Exercise details -
Please return all records verbatim, no pictures.

Saved entries -
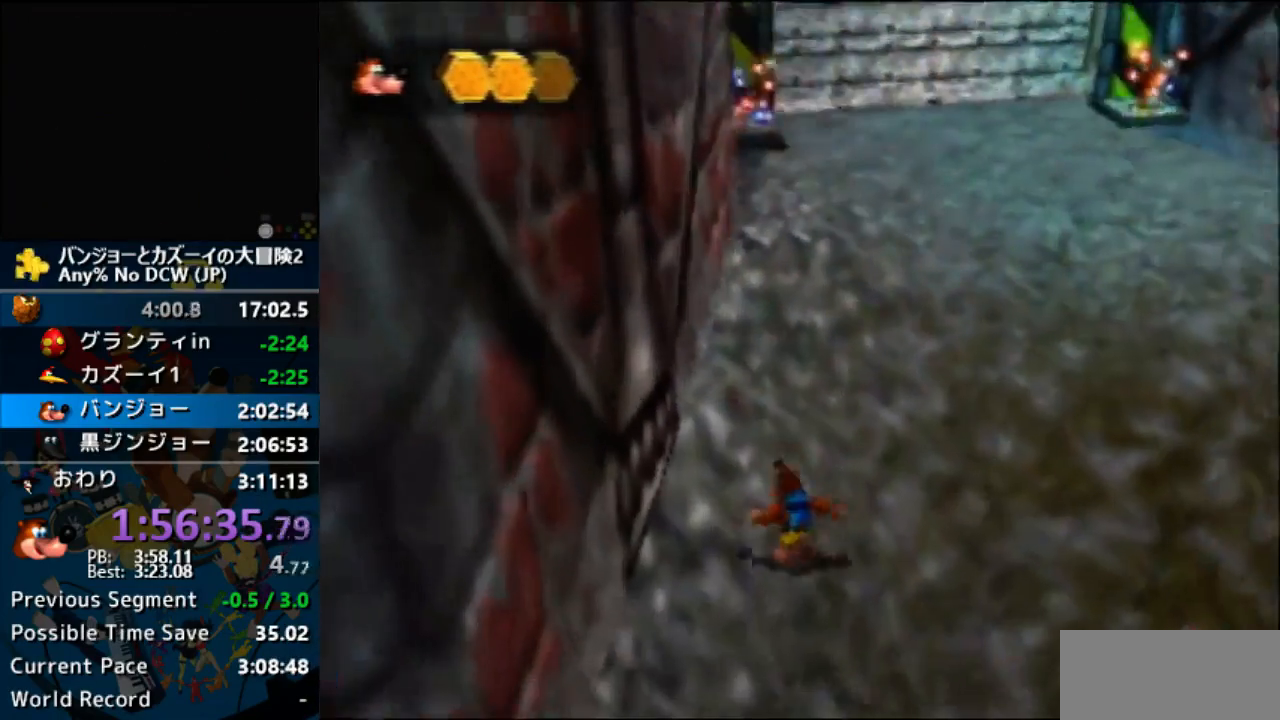
{"buttons": ["A"], "left_stick": "up", "events": [[167, "A", "down"], [267, "A", "up"], [433, "A", "down"]]}
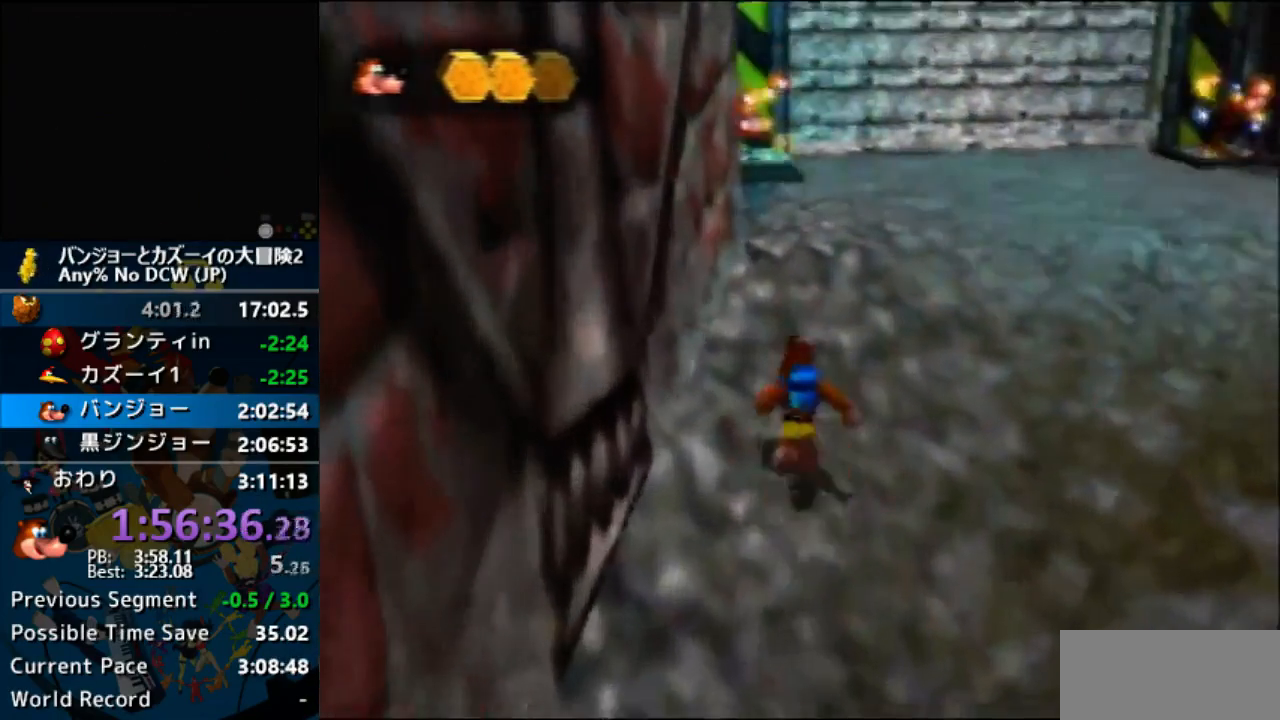
{"buttons": ["A"], "left_stick": "up", "events": []}
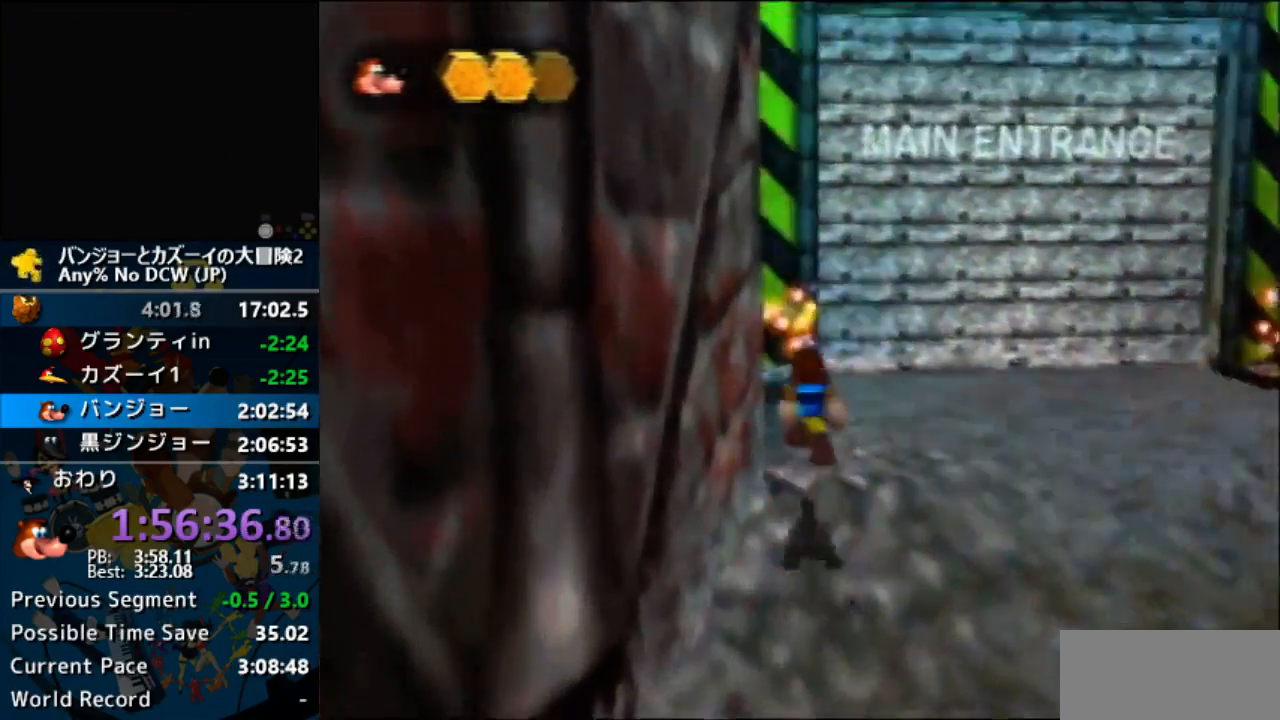
{"buttons": [], "left_stick": "up", "events": [[433, "A", "up"]]}
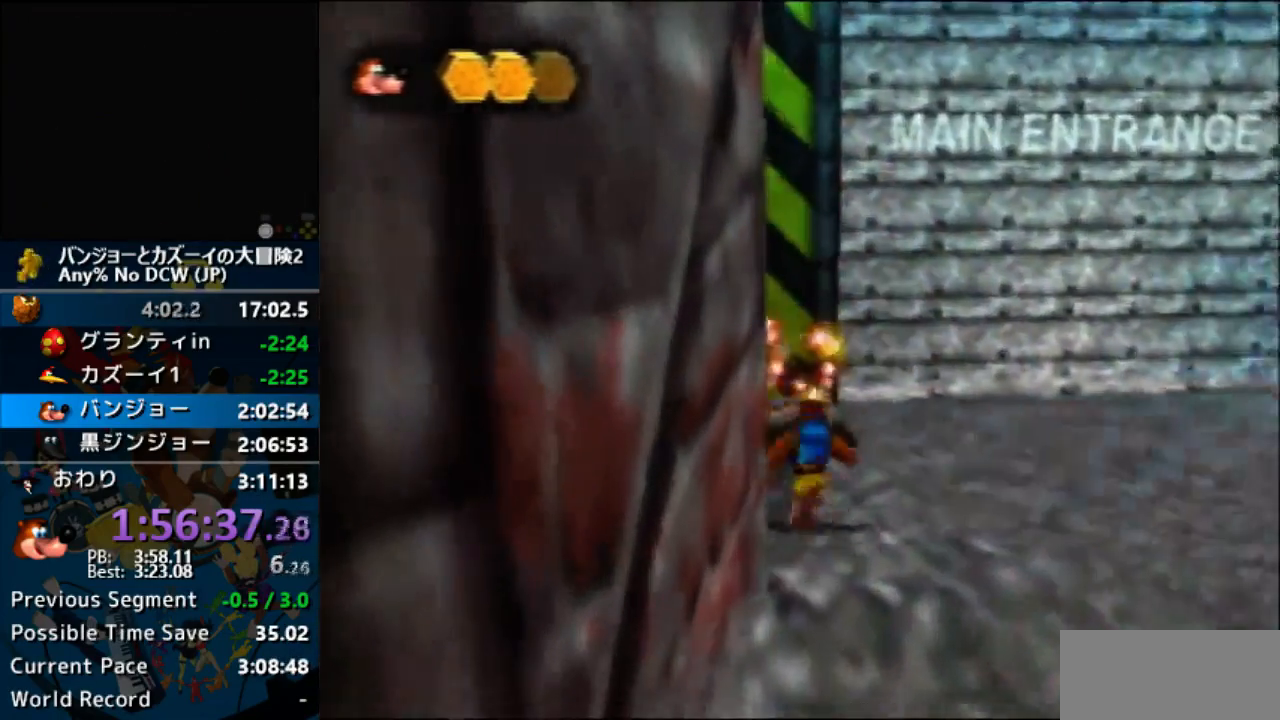
{"buttons": ["A"], "left_stick": "up", "events": [[33, "A", "down"], [100, "A", "up"], [200, "A", "down"]]}
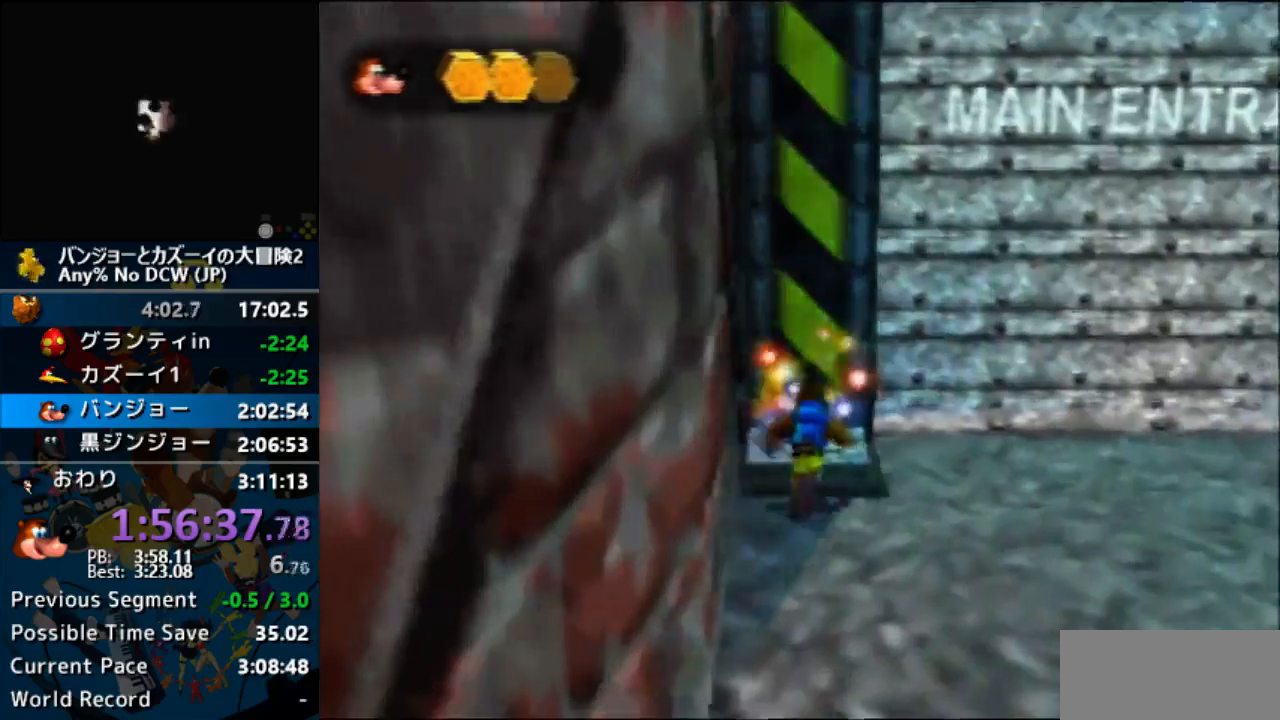
{"buttons": [], "left_stick": "center", "events": [[267, "left_stick", "center"], [433, "A", "up"]]}
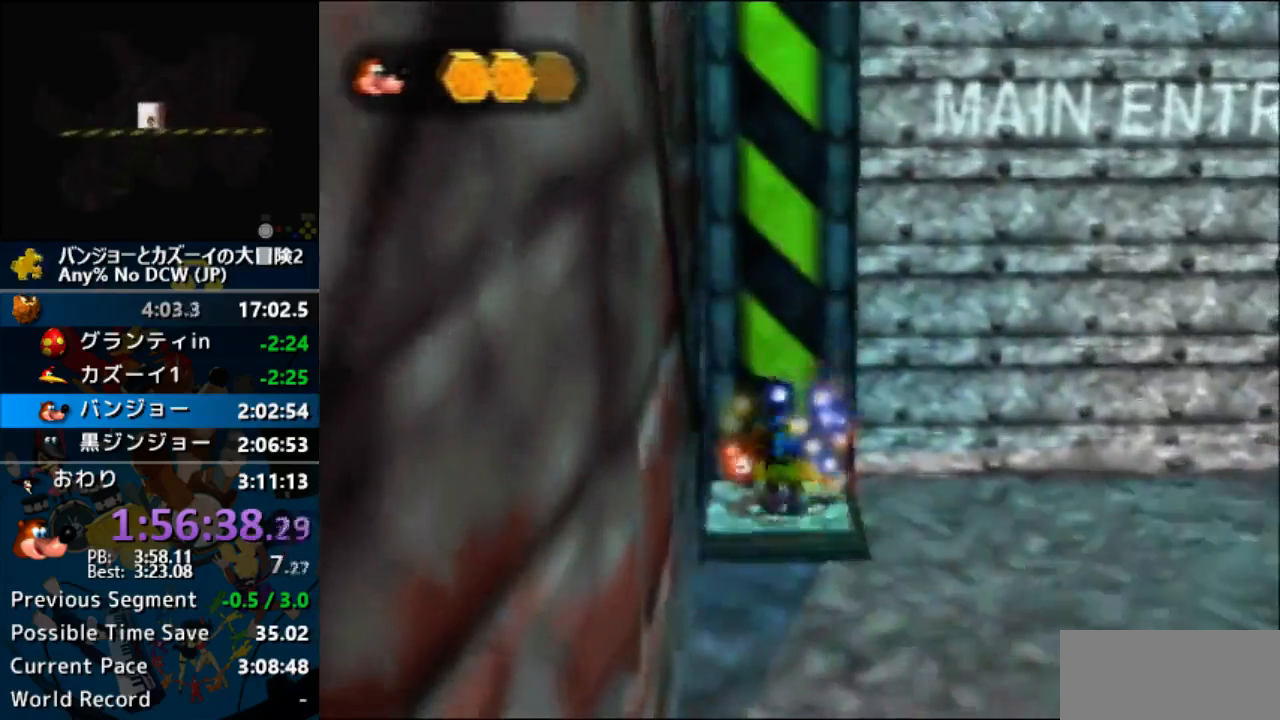
{"buttons": [], "left_stick": "center", "events": []}
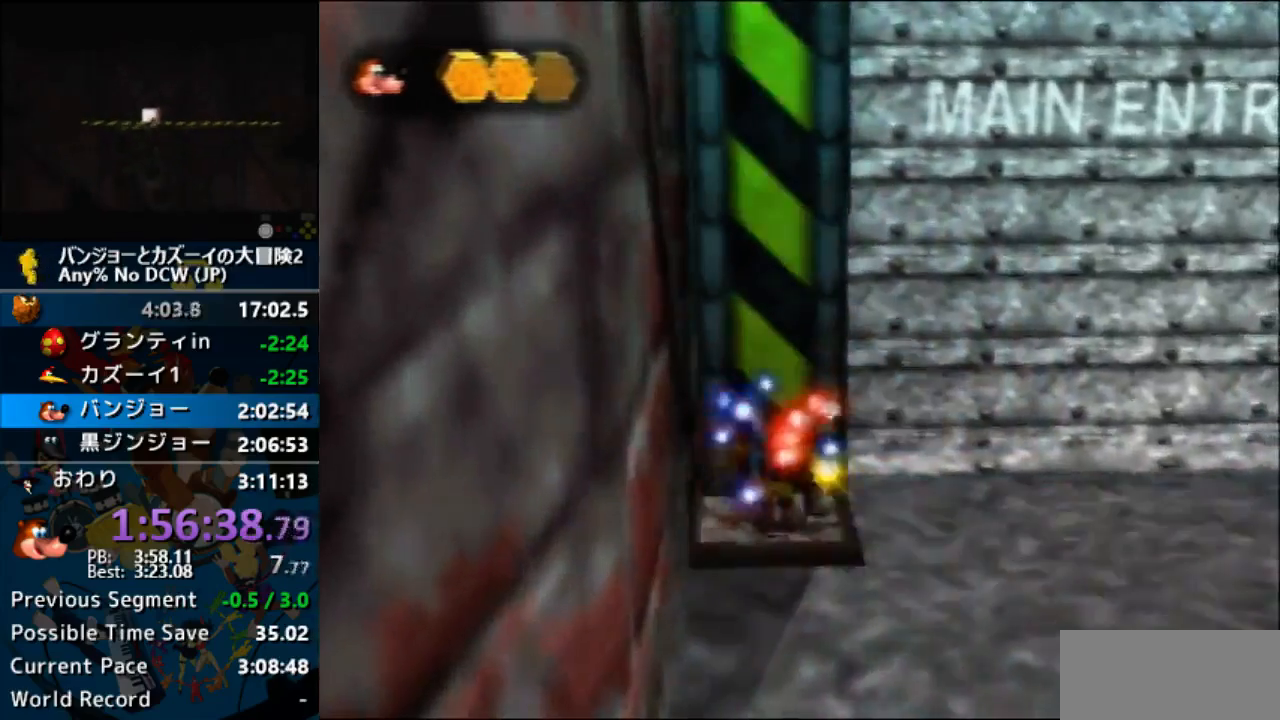
{"buttons": [], "left_stick": "center", "events": [[167, "A", "down"], [267, "A", "up"]]}
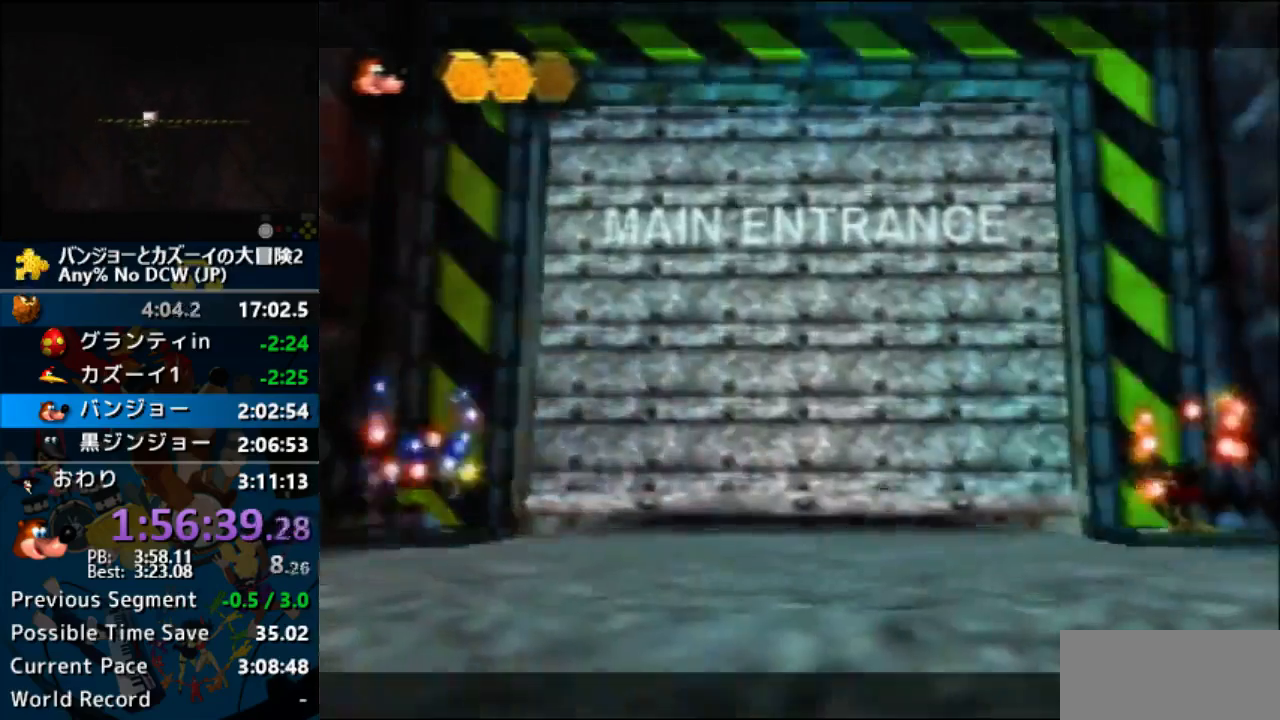
{"buttons": [], "left_stick": "center", "events": []}
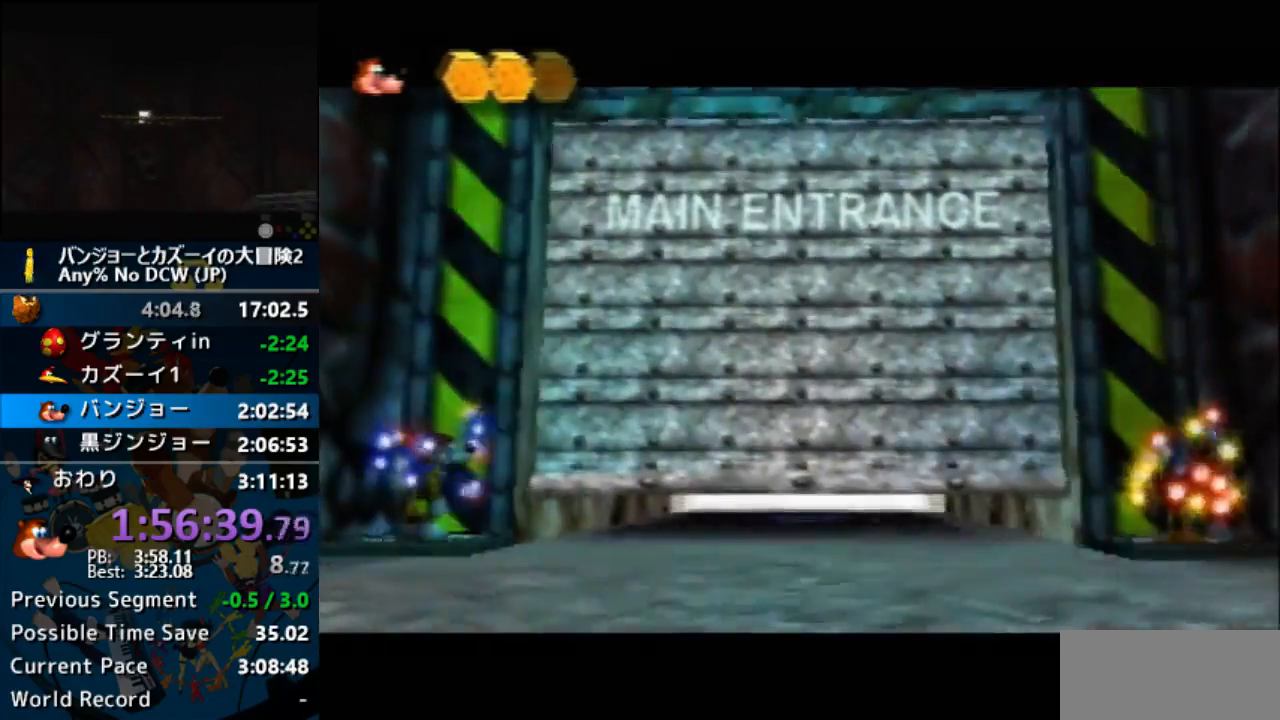
{"buttons": [], "left_stick": "center", "events": []}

Output for this exercise -
{"buttons": ["A"], "left_stick": "up", "events": [[167, "A", "down"], [267, "A", "up"], [433, "A", "down"]]}
{"buttons": ["A"], "left_stick": "up", "events": []}
{"buttons": [], "left_stick": "up", "events": [[433, "A", "up"]]}
{"buttons": ["A"], "left_stick": "up", "events": [[33, "A", "down"], [100, "A", "up"], [200, "A", "down"]]}
{"buttons": [], "left_stick": "center", "events": [[267, "left_stick", "center"], [433, "A", "up"]]}
{"buttons": [], "left_stick": "center", "events": []}
{"buttons": [], "left_stick": "center", "events": [[167, "A", "down"], [267, "A", "up"]]}
{"buttons": [], "left_stick": "center", "events": []}
{"buttons": [], "left_stick": "center", "events": []}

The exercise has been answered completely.